Material shown ::
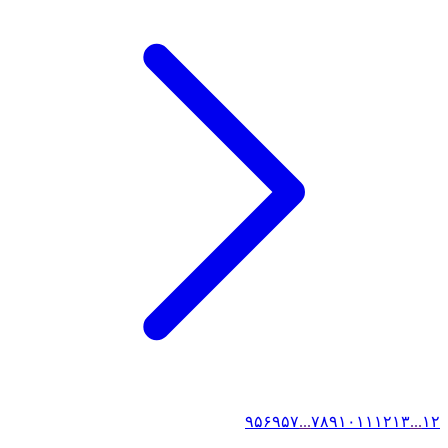
۹۵۶
۹۵۷
...
۷
۸
۹
۱۰
۱۱
۱۲
۱۳
...
۱
۲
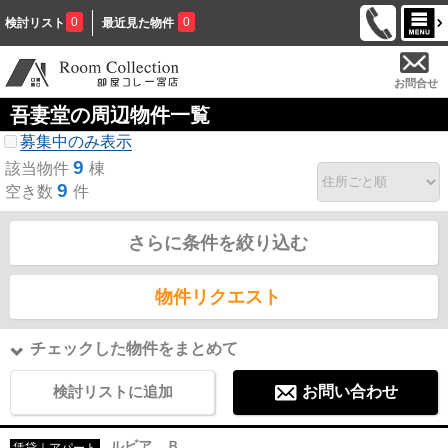
0
0
検討リスト
最近見た物件
お問合せ
吾妻堂の周辺物件一覧
募集中のみ表示
9
該当物件
棟
9
空き数
件
さらに条件を絞り込む
物件リクエスト
チェックした物件をまとめて
検討リストに追加
お問い合わせ
ルビア Ｂ
賃貸｜アパート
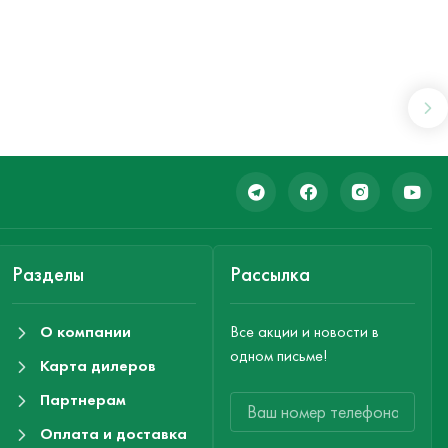
Разделы
Рассылка
О компании
Все акции и новости в
одном письме!
Карта дилеров
Партнерам
Оплата и доставка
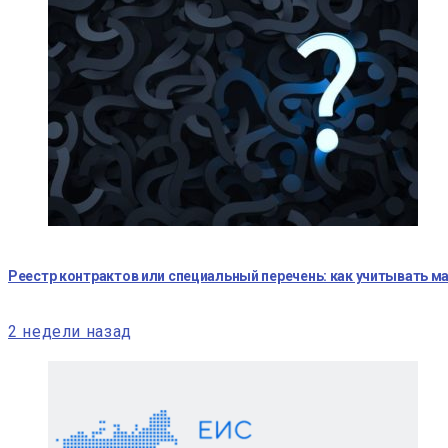
Реестр контрактов или специальный перечень: как учитывать м
2 недели назад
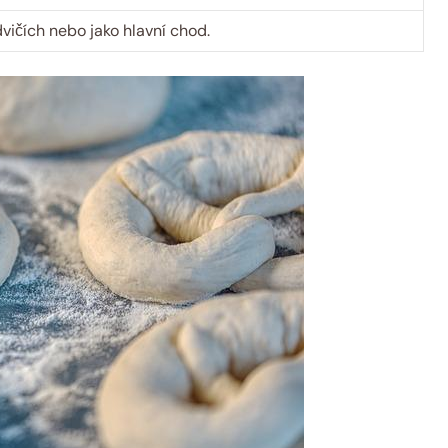
ičích nebo jako hlavní chod.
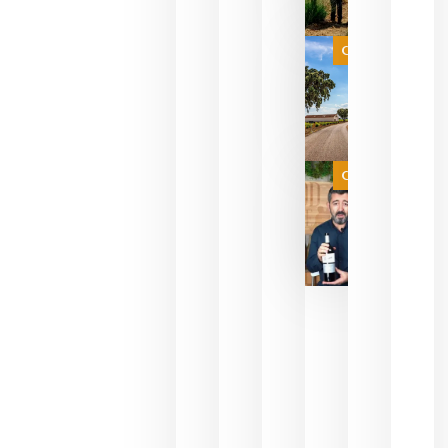
celebrar
que su
selección
es
Categoría
campeona
del mundo
sin
necesidad
de espera
a que se
juegue la
Categoría
final
julio 16,
2026
La FEV
critica la
reducción
de las
ayudas a
la
promoción
del vino y
alerta del
impacto
para las
bodegas
españolas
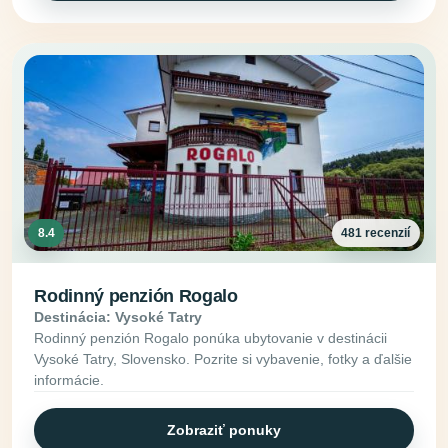
8.4
481 recenzií
Rodinný penzión Rogalo
Destinácia: Vysoké Tatry
Rodinný penzión Rogalo ponúka ubytovanie v destinácii
Vysoké Tatry, Slovensko. Pozrite si vybavenie, fotky a ďalšie
informácie.
Zobraziť ponuky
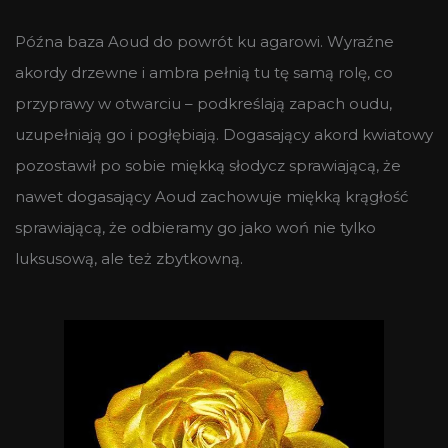
Późna baza Aoud do powrót ku agarowi. Wyraźne
akordy drzewne i ambra pełnią tu tę samą rolę, co
przyprawy w otwarciu – podkreślają zapach oudu,
uzupełniają go i pogłębiają. Dogasający akord kwiatowy
pozostawił po sobie miękką słodycz sprawiającą, że
nawet dogasający Aoud zachowuje miękką krągłość
sprawiającą, że odbieramy go jako woń nie tylko
luksusową, ale też zbytkowną.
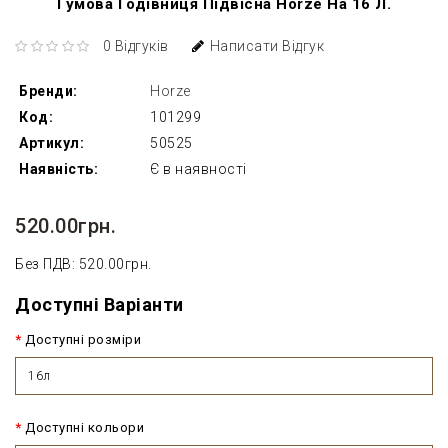
Гумова Годівниця Підвісна Horze На 16 Л.
0 Відгуків
Написати Відгук
Бренди:
Horze
Код:
101299
Артикул:
50525
Наявність:
Є в наявності
520.00грн.
Без ПДВ: 520.00грн.
Доступні Варіанти
Доступні розміри
16л
Доступні кольори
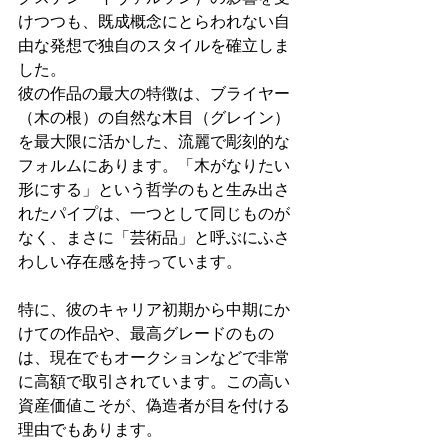
けつつも、既成概念にとらわれない自
由な発想で独自のスタイルを確立しま
した。
彼の作品の最大の特徴は、ブライヤー
（木の根）の自然な木目（グレイン）
を最大限に活かした、流麗で彫刻的な
フォルムにあります。「木がなりたい
形にする」という哲学のもと生み出さ
れたパイプは、一つとして同じものが
なく、まさに「芸術品」と呼ぶにふさ
わしい存在感を持っています。
特に、彼のキャリア初期から中期にか
けての作品や、最高グレードのもの
は、現在でもオークションなどで非常
に高額で取引されています。この高い
資産価値こそが、偽造者が目を付ける
理由でもあります。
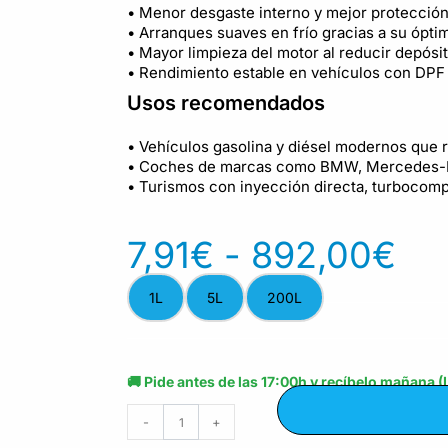
• Menor desgaste interno y mejor protección
• Arranques suaves en frío gracias a su óptim
• Mayor limpieza del motor al reducir depósit
• Rendimiento estable en vehículos con DPF
Usos recomendados
• Vehículos gasolina y diésel modernos que 
• Coches de marcas como BMW, Mercedes-Be
• Turismos con inyección directa, turbocomp
7,91
€
-
892,00
€
1L
5L
200L
🚚 Pide antes de las 17:00h y recíbelo mañana (
-
+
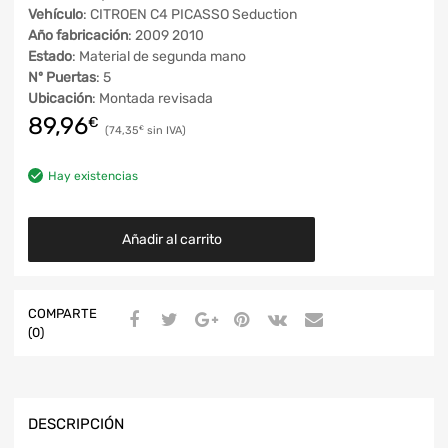
Vehículo
: CITROEN C4 PICASSO Seduction
Año fabricación
: 2009 2010
Estado
: Material de segunda mano
Nº Puertas
: 5
Ubicación
: Montada revisada
89,96
€
74,35
€
Hay existencias
Añadir al carrito
COMPARTE
(0)
DESCRIPCIÓN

To-do item :: Reproduce verbatim the lines of the material above, beginning with its first line and ending with the line that contains "2 недели назад"; skip pictures.

The completed task ::
۹۵۶
۹۵۷
...
۷
۸
۹
۱۰
۱۱
۱۲
۱۳
...
۱
۲
0
0
検討リスト
最近見た物件
お問合せ
吾妻堂の周辺物件一覧
募集中のみ表示
9
該当物件
棟
9
空き数
件
さらに条件を絞り込む
物件リクエスト
チェックした物件をまとめて
検討リストに追加
お問い合わせ
ルビア Ｂ
賃貸｜アパート
Разделы
Рассылка
О компании
Все акции и новости в
одном письме!
Карта дилеров
Партнерам
Оплата и доставка
Реестр контрактов или специальный перечень: как учитывать м
2 недели назад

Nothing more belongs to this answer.